Friday, April 30, 2010

The Humility of Gratitude

I had originally filled this space with a description of the emotional roller coaster I've been on these last eight months. It dawned on me upon reading it that it was more a stream of conscious processing than a palatable story of my journey. In its stead, I'd like to, simply, summarize what I have learned:

The truth shall set you free.

"Truth" is perceived as positive, but we often forget that sometimes truth can be painful to hear or difficult to face. We often will go to great lengths to protect ourselves from the truth, including lying to ourselves and destroying relationships by lying to the people we love the most as a result. Looking at truth in this light, can you see how it might impede our freedom? Refusing to deal with some truths face to face leaves behind a path of destruction and stunts our ability to seek out and experience healing and necessary growth. Insisting on believing a lie creates patterns that keep us from attaining our goals or finding true fulfillment in our lives.

I refused to believe many truths for many months (many years for that matter), and the healing I so desperately needed from the decisions of last year was minimized in my rational efforts to "move on". For the past couple of months, I have stood up against the tendency to make myself move on. I want to be free, and freedom is found only in facing - and dealing with - difficult truths. Only in coming to terms with truths about myself and truths about others can I extend the grace and forgiveness to myself and those who have hurt me.

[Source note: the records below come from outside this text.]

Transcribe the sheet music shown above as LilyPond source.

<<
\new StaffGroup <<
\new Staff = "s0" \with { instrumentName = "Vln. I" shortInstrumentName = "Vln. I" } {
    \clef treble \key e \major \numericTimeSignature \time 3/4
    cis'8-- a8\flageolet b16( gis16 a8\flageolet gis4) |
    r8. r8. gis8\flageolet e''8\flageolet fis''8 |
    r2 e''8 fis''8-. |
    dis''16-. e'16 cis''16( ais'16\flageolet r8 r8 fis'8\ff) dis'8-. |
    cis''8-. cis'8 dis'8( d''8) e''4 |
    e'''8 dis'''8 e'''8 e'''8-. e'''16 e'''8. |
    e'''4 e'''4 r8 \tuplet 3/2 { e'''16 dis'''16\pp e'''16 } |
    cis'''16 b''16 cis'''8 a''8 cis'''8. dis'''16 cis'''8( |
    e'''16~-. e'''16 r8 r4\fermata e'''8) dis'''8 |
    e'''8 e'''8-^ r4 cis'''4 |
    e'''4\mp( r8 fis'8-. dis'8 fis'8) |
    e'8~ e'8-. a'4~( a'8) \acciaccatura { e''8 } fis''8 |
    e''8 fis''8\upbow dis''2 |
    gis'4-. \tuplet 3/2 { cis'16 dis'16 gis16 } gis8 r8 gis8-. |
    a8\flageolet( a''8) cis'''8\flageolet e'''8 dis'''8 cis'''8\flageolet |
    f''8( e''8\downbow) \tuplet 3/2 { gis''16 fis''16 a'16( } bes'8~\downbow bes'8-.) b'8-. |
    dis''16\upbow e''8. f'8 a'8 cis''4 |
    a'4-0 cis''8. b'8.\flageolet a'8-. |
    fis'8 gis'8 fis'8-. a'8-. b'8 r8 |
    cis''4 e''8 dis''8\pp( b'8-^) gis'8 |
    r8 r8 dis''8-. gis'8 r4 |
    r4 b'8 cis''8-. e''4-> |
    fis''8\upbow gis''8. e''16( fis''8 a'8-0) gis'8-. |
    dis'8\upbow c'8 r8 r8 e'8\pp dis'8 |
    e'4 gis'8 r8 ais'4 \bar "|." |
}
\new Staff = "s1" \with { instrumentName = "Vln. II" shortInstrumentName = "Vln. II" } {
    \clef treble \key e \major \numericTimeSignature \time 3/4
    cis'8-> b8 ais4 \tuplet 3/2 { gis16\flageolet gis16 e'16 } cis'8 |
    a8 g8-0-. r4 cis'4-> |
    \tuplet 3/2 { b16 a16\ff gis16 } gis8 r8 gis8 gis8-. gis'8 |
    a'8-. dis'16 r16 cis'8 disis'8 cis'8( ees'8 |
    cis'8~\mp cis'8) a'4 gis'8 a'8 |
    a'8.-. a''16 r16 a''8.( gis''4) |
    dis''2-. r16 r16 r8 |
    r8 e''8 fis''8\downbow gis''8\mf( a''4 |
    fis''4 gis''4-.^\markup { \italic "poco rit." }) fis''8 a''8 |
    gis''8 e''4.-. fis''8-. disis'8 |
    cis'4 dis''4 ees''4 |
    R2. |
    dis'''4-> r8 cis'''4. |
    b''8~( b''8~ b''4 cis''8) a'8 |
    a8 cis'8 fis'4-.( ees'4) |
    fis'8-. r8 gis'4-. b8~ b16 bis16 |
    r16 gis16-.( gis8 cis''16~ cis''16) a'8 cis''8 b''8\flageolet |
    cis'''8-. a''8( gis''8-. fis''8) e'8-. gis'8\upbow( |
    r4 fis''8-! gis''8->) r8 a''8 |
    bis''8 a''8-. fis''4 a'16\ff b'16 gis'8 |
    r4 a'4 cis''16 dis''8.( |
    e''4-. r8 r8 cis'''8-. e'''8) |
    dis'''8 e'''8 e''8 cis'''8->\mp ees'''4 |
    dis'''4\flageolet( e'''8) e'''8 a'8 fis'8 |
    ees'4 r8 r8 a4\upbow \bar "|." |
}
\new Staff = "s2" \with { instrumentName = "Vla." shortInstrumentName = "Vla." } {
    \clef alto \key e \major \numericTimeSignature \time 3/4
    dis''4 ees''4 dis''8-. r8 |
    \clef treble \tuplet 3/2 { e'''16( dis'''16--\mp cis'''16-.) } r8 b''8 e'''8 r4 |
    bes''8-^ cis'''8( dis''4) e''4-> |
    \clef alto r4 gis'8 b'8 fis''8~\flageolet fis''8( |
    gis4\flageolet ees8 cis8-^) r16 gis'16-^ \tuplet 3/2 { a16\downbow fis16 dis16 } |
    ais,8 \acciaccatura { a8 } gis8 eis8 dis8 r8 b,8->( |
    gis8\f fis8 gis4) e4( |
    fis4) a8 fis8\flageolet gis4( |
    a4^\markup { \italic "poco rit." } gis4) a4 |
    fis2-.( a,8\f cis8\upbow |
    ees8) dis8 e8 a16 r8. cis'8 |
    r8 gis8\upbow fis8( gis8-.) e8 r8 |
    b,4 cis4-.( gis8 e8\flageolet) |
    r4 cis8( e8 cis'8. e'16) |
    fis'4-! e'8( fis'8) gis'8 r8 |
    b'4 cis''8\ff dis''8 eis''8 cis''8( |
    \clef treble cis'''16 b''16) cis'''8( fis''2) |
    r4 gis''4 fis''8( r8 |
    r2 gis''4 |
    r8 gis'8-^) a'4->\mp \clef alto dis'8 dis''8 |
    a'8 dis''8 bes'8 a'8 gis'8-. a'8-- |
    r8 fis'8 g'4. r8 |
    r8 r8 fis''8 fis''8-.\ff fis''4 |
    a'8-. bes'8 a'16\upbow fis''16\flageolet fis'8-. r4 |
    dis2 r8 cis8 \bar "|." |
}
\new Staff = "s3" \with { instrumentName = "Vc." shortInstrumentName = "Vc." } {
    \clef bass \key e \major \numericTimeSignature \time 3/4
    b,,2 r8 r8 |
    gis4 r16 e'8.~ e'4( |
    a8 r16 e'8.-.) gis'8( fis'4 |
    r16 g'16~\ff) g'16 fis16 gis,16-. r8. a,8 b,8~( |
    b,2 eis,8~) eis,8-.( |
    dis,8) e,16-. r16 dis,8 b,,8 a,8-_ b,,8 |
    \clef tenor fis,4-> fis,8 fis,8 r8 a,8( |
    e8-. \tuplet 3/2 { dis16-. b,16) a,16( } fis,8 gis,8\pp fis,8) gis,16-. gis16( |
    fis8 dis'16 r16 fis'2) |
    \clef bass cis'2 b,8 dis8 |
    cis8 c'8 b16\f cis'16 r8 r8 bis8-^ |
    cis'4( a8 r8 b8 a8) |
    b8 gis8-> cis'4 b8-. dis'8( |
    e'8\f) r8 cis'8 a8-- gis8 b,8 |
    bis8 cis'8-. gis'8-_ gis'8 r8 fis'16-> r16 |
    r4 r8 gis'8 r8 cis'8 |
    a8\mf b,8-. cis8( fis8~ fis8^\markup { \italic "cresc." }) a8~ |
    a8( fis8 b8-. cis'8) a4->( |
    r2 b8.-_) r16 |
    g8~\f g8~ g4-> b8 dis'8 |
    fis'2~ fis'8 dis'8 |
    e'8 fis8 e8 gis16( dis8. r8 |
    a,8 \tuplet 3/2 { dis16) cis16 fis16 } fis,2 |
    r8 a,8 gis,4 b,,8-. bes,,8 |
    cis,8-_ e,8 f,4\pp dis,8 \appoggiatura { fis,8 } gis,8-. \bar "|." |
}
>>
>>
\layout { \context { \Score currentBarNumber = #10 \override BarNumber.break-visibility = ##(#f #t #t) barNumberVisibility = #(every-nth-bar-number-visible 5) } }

I feel, wholeheartedly, that forgiveness and grace is where my healing will actually come to fruition. But it is a process, and it requires time, intention, and commitment. There are no shortcuts, I realize that now.

So, guess what - I am still sad. Sometimes really, really sad. But my ability to breath it in, let it process, and breath it out has been instrumental in helping me to see the ways in which I am happy. Sometimes, really, really happy. I've stopped lying to myself (or at least I'm trying to) which means I'm painfully forced to take responsibility for my own actions. But there is a divine strength in my life that is allowing me to bear that burden and dripping hope back into my life a little more each day. I thought the truth would be unbearable, but I closed my eyes and jumped anyway. I don't know why I'm surprised that, while sad, it's tolerable and actually sometimes enlightening.

So, I am grateful for the pain. Do you hear that? Grateful. If I don't feel it I'm not learning anything. If I'm not introspective I'm not able to take the necessary time to pave the way to new relationships that are founded in truth and strengthened in honesty. Being aware of humility and gratitude in my tears is a very strange feeling, but proof every day that this Faith Experiment of mine is far from over.

Also, being grateful for sadness has made me more aware than ever of those times when I am happy. Just as I have brief moments of sorrow, I have found myself basking more and more in brief moments of acceptance (and sometimes even joy). I am blessed! With this mustard seed, hope, passion, and excitement are slowly being restored.

Tomorrow, I journey back to Africa (well, it was supposed to be today but that is another story). I head back to where I originally found the strength and closure I needed to move onto my life. This year I go in gratitude, seeking connection, community, and healing.